Material shown:
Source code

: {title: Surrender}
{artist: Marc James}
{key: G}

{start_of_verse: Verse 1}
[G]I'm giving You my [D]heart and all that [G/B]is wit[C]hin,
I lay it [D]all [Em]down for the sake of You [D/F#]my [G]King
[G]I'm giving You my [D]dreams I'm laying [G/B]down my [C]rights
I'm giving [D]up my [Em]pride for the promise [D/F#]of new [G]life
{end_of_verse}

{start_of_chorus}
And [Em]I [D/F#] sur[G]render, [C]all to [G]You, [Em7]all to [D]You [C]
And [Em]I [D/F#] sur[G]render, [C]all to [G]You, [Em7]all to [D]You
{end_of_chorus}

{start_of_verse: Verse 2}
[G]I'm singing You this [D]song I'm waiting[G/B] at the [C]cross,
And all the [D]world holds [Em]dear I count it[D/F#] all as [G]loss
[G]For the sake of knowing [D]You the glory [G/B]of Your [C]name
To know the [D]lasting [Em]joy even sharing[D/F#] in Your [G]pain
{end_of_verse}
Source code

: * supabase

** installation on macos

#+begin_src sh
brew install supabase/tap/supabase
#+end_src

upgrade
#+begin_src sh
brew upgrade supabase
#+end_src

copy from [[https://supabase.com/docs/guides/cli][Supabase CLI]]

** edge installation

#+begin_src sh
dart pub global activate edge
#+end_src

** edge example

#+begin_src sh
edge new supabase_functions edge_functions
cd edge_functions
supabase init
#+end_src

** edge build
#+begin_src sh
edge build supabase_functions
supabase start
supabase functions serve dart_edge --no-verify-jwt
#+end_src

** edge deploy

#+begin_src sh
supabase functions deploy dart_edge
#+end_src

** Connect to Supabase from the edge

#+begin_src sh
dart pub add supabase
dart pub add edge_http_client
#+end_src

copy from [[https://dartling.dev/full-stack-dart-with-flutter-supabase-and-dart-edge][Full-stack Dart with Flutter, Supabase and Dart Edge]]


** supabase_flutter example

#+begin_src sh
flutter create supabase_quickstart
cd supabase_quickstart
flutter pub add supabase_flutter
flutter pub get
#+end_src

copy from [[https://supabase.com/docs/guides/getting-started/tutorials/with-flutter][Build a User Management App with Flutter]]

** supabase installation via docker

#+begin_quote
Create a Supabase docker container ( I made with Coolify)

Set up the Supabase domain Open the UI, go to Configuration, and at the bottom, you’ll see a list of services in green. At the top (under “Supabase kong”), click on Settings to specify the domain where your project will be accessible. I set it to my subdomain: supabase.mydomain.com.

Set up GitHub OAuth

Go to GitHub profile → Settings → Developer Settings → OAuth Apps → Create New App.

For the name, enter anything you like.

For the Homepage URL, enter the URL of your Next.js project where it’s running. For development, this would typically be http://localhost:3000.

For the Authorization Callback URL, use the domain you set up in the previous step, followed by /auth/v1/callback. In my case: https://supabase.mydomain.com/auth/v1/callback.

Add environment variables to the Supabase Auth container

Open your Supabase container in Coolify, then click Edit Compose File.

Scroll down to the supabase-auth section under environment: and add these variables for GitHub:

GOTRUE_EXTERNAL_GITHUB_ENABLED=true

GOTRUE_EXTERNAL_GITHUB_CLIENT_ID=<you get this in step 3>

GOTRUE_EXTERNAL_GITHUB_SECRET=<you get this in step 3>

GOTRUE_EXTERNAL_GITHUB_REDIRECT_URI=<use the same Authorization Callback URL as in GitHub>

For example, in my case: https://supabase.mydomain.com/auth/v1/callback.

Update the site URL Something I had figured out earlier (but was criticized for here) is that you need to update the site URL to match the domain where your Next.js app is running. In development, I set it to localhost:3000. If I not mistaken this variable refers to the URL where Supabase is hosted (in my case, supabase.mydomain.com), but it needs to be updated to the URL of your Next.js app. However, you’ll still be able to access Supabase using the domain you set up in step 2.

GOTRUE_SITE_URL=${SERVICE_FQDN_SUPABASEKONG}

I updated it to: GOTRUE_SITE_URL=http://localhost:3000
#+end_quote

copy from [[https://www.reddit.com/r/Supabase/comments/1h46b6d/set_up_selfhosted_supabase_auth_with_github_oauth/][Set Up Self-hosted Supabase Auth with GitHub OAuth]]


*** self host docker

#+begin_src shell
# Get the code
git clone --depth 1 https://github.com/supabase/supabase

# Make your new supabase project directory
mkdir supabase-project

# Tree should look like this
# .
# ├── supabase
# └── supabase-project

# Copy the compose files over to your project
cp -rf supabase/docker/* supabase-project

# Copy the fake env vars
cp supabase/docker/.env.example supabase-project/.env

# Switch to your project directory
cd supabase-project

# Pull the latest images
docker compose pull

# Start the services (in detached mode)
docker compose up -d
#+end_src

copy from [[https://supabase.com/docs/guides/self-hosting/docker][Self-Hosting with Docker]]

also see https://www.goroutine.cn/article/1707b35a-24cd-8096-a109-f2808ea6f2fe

Your objective: Please reproduce the material above exactly, line by line.

Exercise output:
Source code

: {title: Surrender}
{artist: Marc James}
{key: G}

{start_of_verse: Verse 1}
[G]I'm giving You my [D]heart and all that [G/B]is wit[C]hin,
I lay it [D]all [Em]down for the sake of You [D/F#]my [G]King
[G]I'm giving You my [D]dreams I'm laying [G/B]down my [C]rights
I'm giving [D]up my [Em]pride for the promise [D/F#]of new [G]life
{end_of_verse}

{start_of_chorus}
And [Em]I [D/F#] sur[G]render, [C]all to [G]You, [Em7]all to [D]You [C]
And [Em]I [D/F#] sur[G]render, [C]all to [G]You, [Em7]all to [D]You
{end_of_chorus}

{start_of_verse: Verse 2}
[G]I'm singing You this [D]song I'm waiting[G/B] at the [C]cross,
And all the [D]world holds [Em]dear I count it[D/F#] all as [G]loss
[G]For the sake of knowing [D]You the glory [G/B]of Your [C]name
To know the [D]lasting [Em]joy even sharing[D/F#] in Your [G]pain
{end_of_verse}
Source code

: * supabase

** installation on macos

#+begin_src sh
brew install supabase/tap/supabase
#+end_src

upgrade
#+begin_src sh
brew upgrade supabase
#+end_src

copy from [[https://supabase.com/docs/guides/cli][Supabase CLI]]

** edge installation

#+begin_src sh
dart pub global activate edge
#+end_src

** edge example

#+begin_src sh
edge new supabase_functions edge_functions
cd edge_functions
supabase init
#+end_src

** edge build
#+begin_src sh
edge build supabase_functions
supabase start
supabase functions serve dart_edge --no-verify-jwt
#+end_src

** edge deploy

#+begin_src sh
supabase functions deploy dart_edge
#+end_src

** Connect to Supabase from the edge

#+begin_src sh
dart pub add supabase
dart pub add edge_http_client
#+end_src

copy from [[https://dartling.dev/full-stack-dart-with-flutter-supabase-and-dart-edge][Full-stack Dart with Flutter, Supabase and Dart Edge]]


** supabase_flutter example

#+begin_src sh
flutter create supabase_quickstart
cd supabase_quickstart
flutter pub add supabase_flutter
flutter pub get
#+end_src

copy from [[https://supabase.com/docs/guides/getting-started/tutorials/with-flutter][Build a User Management App with Flutter]]

** supabase installation via docker

#+begin_quote
Create a Supabase docker container ( I made with Coolify)

Set up the Supabase domain Open the UI, go to Configuration, and at the bottom, you’ll see a list of services in green. At the top (under “Supabase kong”), click on Settings to specify the domain where your project will be accessible. I set it to my subdomain: supabase.mydomain.com.

Set up GitHub OAuth

Go to GitHub profile → Settings → Developer Settings → OAuth Apps → Create New App.

For the name, enter anything you like.

For the Homepage URL, enter the URL of your Next.js project where it’s running. For development, this would typically be http://localhost:3000.

For the Authorization Callback URL, use the domain you set up in the previous step, followed by /auth/v1/callback. In my case: https://supabase.mydomain.com/auth/v1/callback.

Add environment variables to the Supabase Auth container

Open your Supabase container in Coolify, then click Edit Compose File.

Scroll down to the supabase-auth section under environment: and add these variables for GitHub:

GOTRUE_EXTERNAL_GITHUB_ENABLED=true

GOTRUE_EXTERNAL_GITHUB_CLIENT_ID=<you get this in step 3>

GOTRUE_EXTERNAL_GITHUB_SECRET=<you get this in step 3>

GOTRUE_EXTERNAL_GITHUB_REDIRECT_URI=<use the same Authorization Callback URL as in GitHub>

For example, in my case: https://supabase.mydomain.com/auth/v1/callback.

Update the site URL Something I had figured out earlier (but was criticized for here) is that you need to update the site URL to match the domain where your Next.js app is running. In development, I set it to localhost:3000. If I not mistaken this variable refers to the URL where Supabase is hosted (in my case, supabase.mydomain.com), but it needs to be updated to the URL of your Next.js app. However, you’ll still be able to access Supabase using the domain you set up in step 2.

GOTRUE_SITE_URL=${SERVICE_FQDN_SUPABASEKONG}

I updated it to: GOTRUE_SITE_URL=http://localhost:3000
#+end_quote

copy from [[https://www.reddit.com/r/Supabase/comments/1h46b6d/set_up_selfhosted_supabase_auth_with_github_oauth/][Set Up Self-hosted Supabase Auth with GitHub OAuth]]


*** self host docker

#+begin_src shell
# Get the code
git clone --depth 1 https://github.com/supabase/supabase

# Make your new supabase project directory
mkdir supabase-project

# Tree should look like this
# .
# ├── supabase
# └── supabase-project

# Copy the compose files over to your project
cp -rf supabase/docker/* supabase-project

# Copy the fake env vars
cp supabase/docker/.env.example supabase-project/.env

# Switch to your project directory
cd supabase-project

# Pull the latest images
docker compose pull

# Start the services (in detached mode)
docker compose up -d
#+end_src

copy from [[https://supabase.com/docs/guides/self-hosting/docker][Self-Hosting with Docker]]

also see https://www.goroutine.cn/article/1707b35a-24cd-8096-a109-f2808ea6f2fe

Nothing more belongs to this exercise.